AKS icon indicating copy to clipboard operation
AKS copied to clipboard

[BUG] AKS Confidential Computing bugs when creating pod using my images

Open blossomin opened this issue 1 year ago • 1 comments

Describe the bug I want to use AKS confidential computing for my tasks, and I found that when I created pods using my images, the pod failed to create, and if I replace the image in the k8s yaml file, this can be launched. I collected the kata and containerd debug information here, you can use this to debug: https://github.com/blossomin/akslog

inside this logs:

log file name suffix: myworker means using my own worker image, and mcr-pytorch means using("mcr.microsoft.com/azurelinux/base/pytorch:2.2.2-1-azl3.0.20240824-amd64")

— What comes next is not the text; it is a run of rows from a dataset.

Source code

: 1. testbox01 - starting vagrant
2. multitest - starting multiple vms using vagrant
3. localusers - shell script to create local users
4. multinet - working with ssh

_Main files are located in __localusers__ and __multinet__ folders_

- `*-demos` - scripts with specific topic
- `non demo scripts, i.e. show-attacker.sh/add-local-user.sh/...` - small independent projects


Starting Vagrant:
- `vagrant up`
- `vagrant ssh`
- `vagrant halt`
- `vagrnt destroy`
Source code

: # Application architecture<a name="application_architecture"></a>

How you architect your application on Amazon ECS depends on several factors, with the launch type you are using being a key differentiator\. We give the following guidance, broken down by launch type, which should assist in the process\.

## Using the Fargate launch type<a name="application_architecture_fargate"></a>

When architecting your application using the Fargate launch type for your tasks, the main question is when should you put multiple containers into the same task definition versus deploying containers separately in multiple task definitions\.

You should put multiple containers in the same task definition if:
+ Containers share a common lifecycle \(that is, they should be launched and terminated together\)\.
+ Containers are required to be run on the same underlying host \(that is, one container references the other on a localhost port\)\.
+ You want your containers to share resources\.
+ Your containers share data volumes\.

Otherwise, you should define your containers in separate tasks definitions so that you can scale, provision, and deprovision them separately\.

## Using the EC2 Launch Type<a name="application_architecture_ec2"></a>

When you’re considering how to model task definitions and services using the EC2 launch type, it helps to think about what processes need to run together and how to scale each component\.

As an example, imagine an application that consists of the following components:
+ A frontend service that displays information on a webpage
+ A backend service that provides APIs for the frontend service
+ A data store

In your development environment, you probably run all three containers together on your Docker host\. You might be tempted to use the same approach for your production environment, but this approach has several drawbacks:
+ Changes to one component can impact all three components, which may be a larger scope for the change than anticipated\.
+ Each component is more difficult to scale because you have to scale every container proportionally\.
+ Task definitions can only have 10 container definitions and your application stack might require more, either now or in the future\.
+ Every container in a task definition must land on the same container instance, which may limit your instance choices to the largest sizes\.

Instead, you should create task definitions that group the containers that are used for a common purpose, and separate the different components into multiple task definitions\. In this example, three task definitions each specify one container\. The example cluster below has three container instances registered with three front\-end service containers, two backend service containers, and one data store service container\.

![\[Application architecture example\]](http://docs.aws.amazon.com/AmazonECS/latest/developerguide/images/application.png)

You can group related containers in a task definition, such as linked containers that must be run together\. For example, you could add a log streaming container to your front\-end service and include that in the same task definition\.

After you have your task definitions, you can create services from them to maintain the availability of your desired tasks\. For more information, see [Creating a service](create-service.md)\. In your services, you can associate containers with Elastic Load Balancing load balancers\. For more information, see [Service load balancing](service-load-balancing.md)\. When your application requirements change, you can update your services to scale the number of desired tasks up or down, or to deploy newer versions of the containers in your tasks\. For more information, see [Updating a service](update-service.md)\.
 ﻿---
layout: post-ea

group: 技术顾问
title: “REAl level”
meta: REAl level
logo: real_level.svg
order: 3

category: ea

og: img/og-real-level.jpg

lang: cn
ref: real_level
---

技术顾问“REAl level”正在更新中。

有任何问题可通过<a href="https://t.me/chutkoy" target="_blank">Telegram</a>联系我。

by simply comparing the kata logs: I found one statement only exists in the worker_error_kata_myworker.log: cloud-hypervisor: 11.942990s: ERROR:virtio-devices/src/block.rs:814 -- failed to create new AsyncIo: Failed creating a new AsyncIo: Resource temporarily unavailable (os error 11)" It seems this kata-agent dies after this, since this statement followed by many KILL_EVENT received, stopping epoll loop not sure about this, bacause in the kata log from mcr-pytorch also has this KILL_EVENT.

To Reproduce Steps to reproduce the behavior: Currently, my image is internal, so hard to reproduce,

Expected behavior this pod can be launched without any problems using any images

blossomin avatar Sep 23 '24 08:09 blossomin

@agowdamsft would you be able to assist?

One follow up: my worker image has 40 layers, while the "mcr.microsoft.com/azurelinux/base/pytorch:2.2.2-1-azl3.0.20240824-amd64" has about 13 layers.

I guess this issue is:

  1. one layer is mapped to one virtio-pci device,
  2. only 31 PCI slots per (confdiential)-VM

this causes the resource contention/shortage.

blossomin avatar Sep 26 '24 14:09 blossomin

This issue has been automatically marked as stale because it has not had any activity for 30 days. It will be closed if no further activity occurs within 7 days of this comment. @angarg05

This issue will now be closed because it hasn't had any activity for 7 days after stale. blossomin feel free to comment again on the next 7 days to reopen or open a new issue after that time if you still have a question/issue or suggestion.